Il venditore di almanacchi e il passeggero
Il venditore di almanacchi e il passeggero
Il 2025 è stato un anno complicato. Lo è stato a livello globale, ma anche guardando a quanto è accaduto ad ognuno di noi non si può dire che sia stato migliore dell’anno precedente. Quante delusioni, quanti problemi, quante frustrazioni ci ha riservato? Avevamo delle aspettative, ma il 2025 le ha deluse quasi tutte. Quindi il 2026 non potrà che essere migliore.
Torniamo con la memoria a 12 mesi fa, a quando stavamo per accogliere il nuovo anno e ci accingevamo a salutare il 2024. Cosa pensavamo? Probabilmente che il 2024 era stato peggiore dell’anno precedente, e che il 2025 non poteva che andare meglio. Speranza in gran parte disattesa. E se potessimo rivivere lo stato d’animo con cui abbiamo accolto la fine dei vari anni della nostra vita, probabilmente scopriremmo che lo abbiamo fatto quasi sempre nello stesso modo: quello concluso è stato un anno difficile, il prossimo sarà sicuramente migliore.
Vi sembra un ragionamento pessimistico? In effetti è ispirato al re dei pessimisti, ed è tratto da una delle sue “Operette morali”: “Dialogo di un venditore di almanacchi e di un passeggere”. L’autore? Giacomo Leopardi.
Il racconto si svolge in una stazione, dove un venditore ambulante propone ad un passeggero in partenza l’acquisto di un almanacco per l’anno nuovo, promettendo un anno migliore di quello che si sta concludendo, e il passeggero finisce per convincerlo che le aspettative riposte nell’anno entrante non erano diverse da quelle per tutti gli anni a venire, che poi invece si erano rivelati peggiori dei precedenti.
Proviamo ad andare oltre il semplice pessimismo, e cerchiamo di capire il perché di questo fenomeno. Del passato conosciamo tutto: soprattutto sappiamo che la realtà non è stata mai quasi mai in linea con i nostri desideri. E quindi, ripercorrendolo con la memoria, finiamo spesso con l’essere delusi. Il futuro ci appare come un quaderno con le pagine bianche, tutte da scrivere, e possiamo immaginare di riempirle come più ci piace. Quanto è consolatorio pensare che il 31 dicembre si tiri una riga, e dal primo gennaio tutto riparta da capo? Eppure il sole che sorgerà a Capodanno sarà esattamente lo stesso che è tramontato nella notte di San Silvestro. E allora ci abbandoniamo al pessimismo?

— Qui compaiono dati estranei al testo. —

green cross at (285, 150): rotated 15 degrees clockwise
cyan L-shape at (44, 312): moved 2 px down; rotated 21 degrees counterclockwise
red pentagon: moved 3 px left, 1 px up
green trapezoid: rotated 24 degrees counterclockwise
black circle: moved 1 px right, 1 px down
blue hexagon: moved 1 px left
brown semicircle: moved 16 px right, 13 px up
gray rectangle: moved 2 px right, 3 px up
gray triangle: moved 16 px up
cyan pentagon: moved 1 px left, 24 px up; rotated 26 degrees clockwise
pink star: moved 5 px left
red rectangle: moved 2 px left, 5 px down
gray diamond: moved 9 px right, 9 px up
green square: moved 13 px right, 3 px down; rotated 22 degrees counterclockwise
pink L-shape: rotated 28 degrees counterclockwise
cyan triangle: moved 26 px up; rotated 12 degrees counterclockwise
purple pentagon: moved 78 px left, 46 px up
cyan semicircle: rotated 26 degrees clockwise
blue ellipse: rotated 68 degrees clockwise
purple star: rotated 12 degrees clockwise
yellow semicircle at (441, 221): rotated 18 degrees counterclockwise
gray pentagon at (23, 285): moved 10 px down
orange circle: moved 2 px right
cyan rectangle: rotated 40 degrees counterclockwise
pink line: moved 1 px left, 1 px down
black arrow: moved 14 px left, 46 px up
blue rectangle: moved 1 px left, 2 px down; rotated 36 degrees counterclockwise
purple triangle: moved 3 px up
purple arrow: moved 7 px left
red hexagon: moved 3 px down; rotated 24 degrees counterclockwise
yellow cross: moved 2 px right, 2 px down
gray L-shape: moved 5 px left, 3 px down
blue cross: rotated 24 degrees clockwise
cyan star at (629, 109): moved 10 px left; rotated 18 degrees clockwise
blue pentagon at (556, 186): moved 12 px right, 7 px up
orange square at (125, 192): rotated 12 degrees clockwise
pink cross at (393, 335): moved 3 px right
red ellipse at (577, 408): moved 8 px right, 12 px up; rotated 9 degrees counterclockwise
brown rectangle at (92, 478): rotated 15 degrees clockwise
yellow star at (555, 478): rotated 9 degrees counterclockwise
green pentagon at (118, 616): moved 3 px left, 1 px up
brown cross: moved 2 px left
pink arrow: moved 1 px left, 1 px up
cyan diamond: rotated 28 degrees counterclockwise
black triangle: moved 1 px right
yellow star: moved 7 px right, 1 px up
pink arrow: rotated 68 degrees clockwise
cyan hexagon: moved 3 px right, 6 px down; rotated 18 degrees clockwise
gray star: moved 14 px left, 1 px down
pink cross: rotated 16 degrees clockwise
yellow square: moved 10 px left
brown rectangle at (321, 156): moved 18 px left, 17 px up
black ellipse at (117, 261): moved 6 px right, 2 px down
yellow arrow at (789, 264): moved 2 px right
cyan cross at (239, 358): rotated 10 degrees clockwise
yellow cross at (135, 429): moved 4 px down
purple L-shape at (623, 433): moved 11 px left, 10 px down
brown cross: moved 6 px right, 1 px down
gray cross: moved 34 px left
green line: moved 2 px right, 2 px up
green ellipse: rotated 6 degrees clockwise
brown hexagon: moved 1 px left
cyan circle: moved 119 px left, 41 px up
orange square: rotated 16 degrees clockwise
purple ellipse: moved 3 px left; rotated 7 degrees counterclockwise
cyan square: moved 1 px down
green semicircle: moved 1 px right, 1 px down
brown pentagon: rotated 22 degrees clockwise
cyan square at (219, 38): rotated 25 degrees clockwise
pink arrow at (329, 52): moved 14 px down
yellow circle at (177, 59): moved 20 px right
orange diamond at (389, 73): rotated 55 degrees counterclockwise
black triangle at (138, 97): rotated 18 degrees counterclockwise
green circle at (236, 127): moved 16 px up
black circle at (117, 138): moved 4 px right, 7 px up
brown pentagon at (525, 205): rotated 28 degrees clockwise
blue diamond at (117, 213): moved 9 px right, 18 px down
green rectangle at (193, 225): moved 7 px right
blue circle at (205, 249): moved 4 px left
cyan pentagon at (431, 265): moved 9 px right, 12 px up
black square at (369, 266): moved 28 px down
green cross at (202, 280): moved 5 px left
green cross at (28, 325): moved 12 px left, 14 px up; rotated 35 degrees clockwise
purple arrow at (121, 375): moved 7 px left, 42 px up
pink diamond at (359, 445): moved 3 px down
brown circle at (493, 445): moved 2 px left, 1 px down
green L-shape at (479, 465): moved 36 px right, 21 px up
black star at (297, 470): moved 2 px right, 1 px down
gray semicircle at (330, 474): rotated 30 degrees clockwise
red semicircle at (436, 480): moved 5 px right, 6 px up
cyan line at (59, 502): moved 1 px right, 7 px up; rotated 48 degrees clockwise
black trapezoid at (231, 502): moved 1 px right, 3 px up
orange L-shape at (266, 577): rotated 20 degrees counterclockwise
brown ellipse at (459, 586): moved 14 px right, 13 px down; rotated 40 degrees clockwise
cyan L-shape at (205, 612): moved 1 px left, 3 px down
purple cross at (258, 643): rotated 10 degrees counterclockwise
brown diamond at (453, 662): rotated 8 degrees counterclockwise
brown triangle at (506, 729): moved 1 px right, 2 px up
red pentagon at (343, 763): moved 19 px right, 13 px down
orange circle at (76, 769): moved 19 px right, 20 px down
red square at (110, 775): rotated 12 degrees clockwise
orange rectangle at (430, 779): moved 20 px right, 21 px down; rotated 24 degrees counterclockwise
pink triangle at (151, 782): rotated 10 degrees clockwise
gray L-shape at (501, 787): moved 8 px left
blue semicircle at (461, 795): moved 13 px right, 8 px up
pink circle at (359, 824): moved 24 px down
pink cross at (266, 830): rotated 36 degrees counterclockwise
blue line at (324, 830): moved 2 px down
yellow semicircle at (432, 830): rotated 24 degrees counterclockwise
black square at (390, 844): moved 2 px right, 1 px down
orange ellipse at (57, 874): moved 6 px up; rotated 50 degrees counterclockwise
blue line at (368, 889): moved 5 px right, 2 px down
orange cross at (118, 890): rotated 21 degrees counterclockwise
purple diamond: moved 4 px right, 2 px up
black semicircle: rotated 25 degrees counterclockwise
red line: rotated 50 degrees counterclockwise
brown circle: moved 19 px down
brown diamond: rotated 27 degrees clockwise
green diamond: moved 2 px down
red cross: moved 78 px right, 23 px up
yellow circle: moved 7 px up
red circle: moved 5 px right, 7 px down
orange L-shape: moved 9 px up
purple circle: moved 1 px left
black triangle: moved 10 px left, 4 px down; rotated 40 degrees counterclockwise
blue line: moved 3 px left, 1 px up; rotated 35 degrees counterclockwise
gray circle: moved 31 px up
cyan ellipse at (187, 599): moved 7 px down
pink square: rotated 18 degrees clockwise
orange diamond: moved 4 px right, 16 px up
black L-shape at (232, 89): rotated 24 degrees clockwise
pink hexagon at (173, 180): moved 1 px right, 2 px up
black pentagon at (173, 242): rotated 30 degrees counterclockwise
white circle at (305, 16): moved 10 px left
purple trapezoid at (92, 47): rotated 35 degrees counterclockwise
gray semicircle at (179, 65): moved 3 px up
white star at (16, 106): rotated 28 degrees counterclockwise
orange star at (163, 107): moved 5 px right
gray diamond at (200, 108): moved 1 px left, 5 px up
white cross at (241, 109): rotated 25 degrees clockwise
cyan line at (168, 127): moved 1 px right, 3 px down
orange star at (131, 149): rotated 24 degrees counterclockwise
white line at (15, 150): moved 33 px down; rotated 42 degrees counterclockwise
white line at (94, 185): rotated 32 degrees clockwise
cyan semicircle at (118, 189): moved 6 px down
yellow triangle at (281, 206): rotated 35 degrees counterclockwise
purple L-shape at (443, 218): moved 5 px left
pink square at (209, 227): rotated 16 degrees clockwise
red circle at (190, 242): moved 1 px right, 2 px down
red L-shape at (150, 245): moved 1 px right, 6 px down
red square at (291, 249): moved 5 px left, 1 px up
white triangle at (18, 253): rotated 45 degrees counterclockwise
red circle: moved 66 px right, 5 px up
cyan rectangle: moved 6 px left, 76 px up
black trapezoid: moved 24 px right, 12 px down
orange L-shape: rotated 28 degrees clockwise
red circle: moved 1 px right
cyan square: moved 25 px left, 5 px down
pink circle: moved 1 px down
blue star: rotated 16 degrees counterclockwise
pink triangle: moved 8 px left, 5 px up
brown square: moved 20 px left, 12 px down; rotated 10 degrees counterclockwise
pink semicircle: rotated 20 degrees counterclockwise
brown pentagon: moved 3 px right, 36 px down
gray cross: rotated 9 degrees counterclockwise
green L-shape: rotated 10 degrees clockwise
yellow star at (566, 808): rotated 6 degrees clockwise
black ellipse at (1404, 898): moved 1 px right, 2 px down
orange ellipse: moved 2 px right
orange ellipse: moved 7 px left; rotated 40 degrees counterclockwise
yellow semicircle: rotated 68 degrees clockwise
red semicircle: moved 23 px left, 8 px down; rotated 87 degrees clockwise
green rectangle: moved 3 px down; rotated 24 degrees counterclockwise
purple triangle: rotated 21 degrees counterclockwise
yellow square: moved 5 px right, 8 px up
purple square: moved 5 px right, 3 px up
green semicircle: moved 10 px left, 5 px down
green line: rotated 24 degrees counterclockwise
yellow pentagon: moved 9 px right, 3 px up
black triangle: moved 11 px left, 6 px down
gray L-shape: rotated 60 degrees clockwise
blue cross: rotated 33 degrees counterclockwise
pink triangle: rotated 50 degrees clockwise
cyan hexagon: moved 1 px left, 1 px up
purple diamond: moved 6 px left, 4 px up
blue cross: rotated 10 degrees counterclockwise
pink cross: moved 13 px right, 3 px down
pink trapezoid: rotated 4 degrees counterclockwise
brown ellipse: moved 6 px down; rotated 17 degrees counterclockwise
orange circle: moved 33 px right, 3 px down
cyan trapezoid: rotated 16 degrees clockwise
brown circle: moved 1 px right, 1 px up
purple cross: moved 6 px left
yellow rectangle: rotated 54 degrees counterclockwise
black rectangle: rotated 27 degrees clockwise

La realtà è che molto spesso accadono fatti sui quali non abbiamo il controllo, e dobbiamo in un certo modo subirli. Ma in molti casi dovremmo essere noi a far succedere le cose, e non lo facciamo. Aspettiamo, assistiamo a quello che accade, e ci limitiamo a lamentarci. A prescindere dal cambio dell’anno, forse dovremmo cominciare a pensare di impegnarci se vogliamo che accada ciò che speriamo. E quindi provare a cambiare quello che non ci piace, provare finalmente a realizzare quel progetto che da tempo rimandiamo. Quanti di noi, ad esempio, hanno nel cassetto il viaggio dei sogni? “Prima o poi ci andrò”.
Se c’è un insegnamento da trarre dall’avvicendarsi degli anni, è che il tempo non ci aspetta: a furia di rimandare, arriverà il momento in cui diremo: “avrei dovuto farlo prima, ormai è troppo tardi”. Non serve fare cose straordinarie: quando capiamo che il tempo a nostra disposizione è limitato, diventa facile farne un uso migliore, semplicemente dedicandoci a ciò che ci piace: gli amici, la famiglia, i viaggi, ma anche le letture, il cinema, le passeggiate. Proviamo a ricavarci un po’ più di tempo per noi, facendo tutto ciò che di solito rimandiamo pensando che le priorità siano altre.
Quello che succederà nel 2026 non dipende da noi; quello che succederà a noi, in gran parte sì. Se vogliamo che il nuovo anno sia migliore, smettiamola di aspettare e proviamo a migliorarlo noi.
Cover image wikimedia commons
Molto bello. E’ vero il tempo non ci aspetta perché continua ad andare così veloce che ci ha …raggiunto alle spalle. Così accade che sempre più il nuovo ( inteso anche come anno nuovo) ci porta al nostro inizio, alla nostra…antichità ( e’ proprio dietro di noi, alle nostre spalle). Leopardi non era poi tanto il campione di pessimismo che si vorrebbe far credere, quanto il primo scrittore distopico.